The Santa Barbara County Board of Supervisors is moving toward letting voters determine whether the local onshore oil industry should pay an extra dollar a barrel in taxes. The vote could come as early as next June, or possibly November.
We have a more practical suggestion — why not just put a measure on the ballot to ban all oil development in the county. That’s essentially what the board majority is attempting to do, but going through a back door to get the deed done.
In fact, there are many county residents who would like to see no oil development in this region. And you can bet most of them live on the South Coast, holding a different perspective on commerce than those of us here in North County, for whom oil development and agriculture are major economic generators.
The widening north/south split was made even more apparent at last week’s Board of Supervisors meeting, during which North County supervisors Steve Lavagnino and Peter Adam were virtually ignored, while the South Coast-centric trio of Salud Carbajal, Janet Wolf and Doreen Farr discussed the pros and cons of tacking an extra $1 tax on every barrel of oil produced onshore.
The board majority made its feelings known about oil development at a previous meeting, at which the majority assessed extra-ordinary emissions restrictions on the proposed Santa Maria Energy project in the Orcutt Hills.
This proposed added tax simply increases the burden a singled-out industry must endure, if it wants to continue doing business in Santa Barbara County.
The extra tax notion sprang from a civil grand jury report published last June suggesting the county could enhance its revenue stream by tapping the oil industry. Based on previous years’ numbers, such a tax could produce $3 million-plus in revenue.
The fact the board majority seems to be conveniently overlooking is that in those same years, the county collected more than $8 million in property taxes, and even more in other fees.
The question then becomes — how much more punishment will the oil industry take before it decides the cost of doing business here is just too steep.

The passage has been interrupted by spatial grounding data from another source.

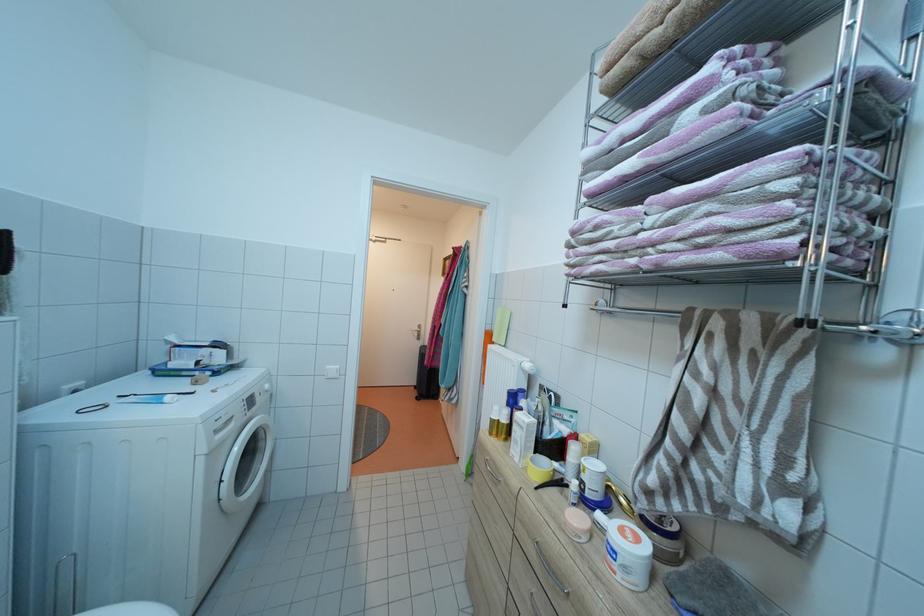
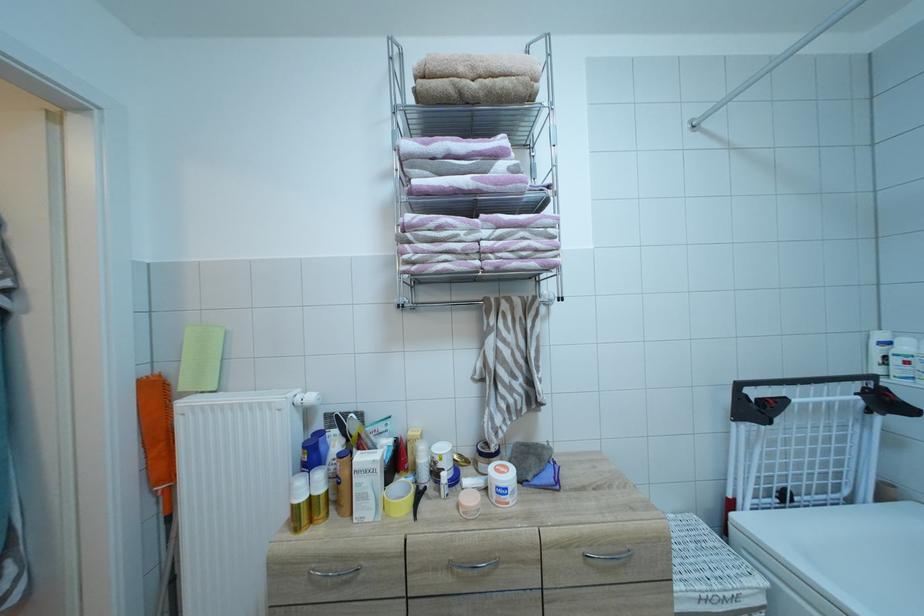
Question: The images are taken continuously from a first-person perspective. In which direction is your viewpoint rotating?

Choices:
 (A) Left
 (B) Right
 (C) Up
 (D) Down

Answer: (B)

We get the distinct feeling that’s the board majority’s general idea, taxing an industry it doesn’t want out of existence.
Don’t get us wrong, the oil industry has a long and fairly dirty history in Santa Barbara County. But at the same time, the county has extracted more than a pound of flesh from the oil producers.
And today’s oil operations are not what they were in your grandfather’s day, or even your father’s. Modern technology has cleaned up oil projects considerably, and when accidents do happen, the county and state have regulatory relief mechanisms in place.
Opponents of the tax proposal were out in full force at last week’s board meeting, including one who opined that a ballot measure to impose the new tax would be defeated by voters, guaranteed.
We’re not quite as certain about the outcome of such a vote, but we are sure the oil industry — if it is to continue operating in Santa Barbara County at all — does not need more taxes and fees.
There is no sense in singling out an industry to carry an extra tax burden, unless county officials plan to tack extra taxes and fees onto other industries.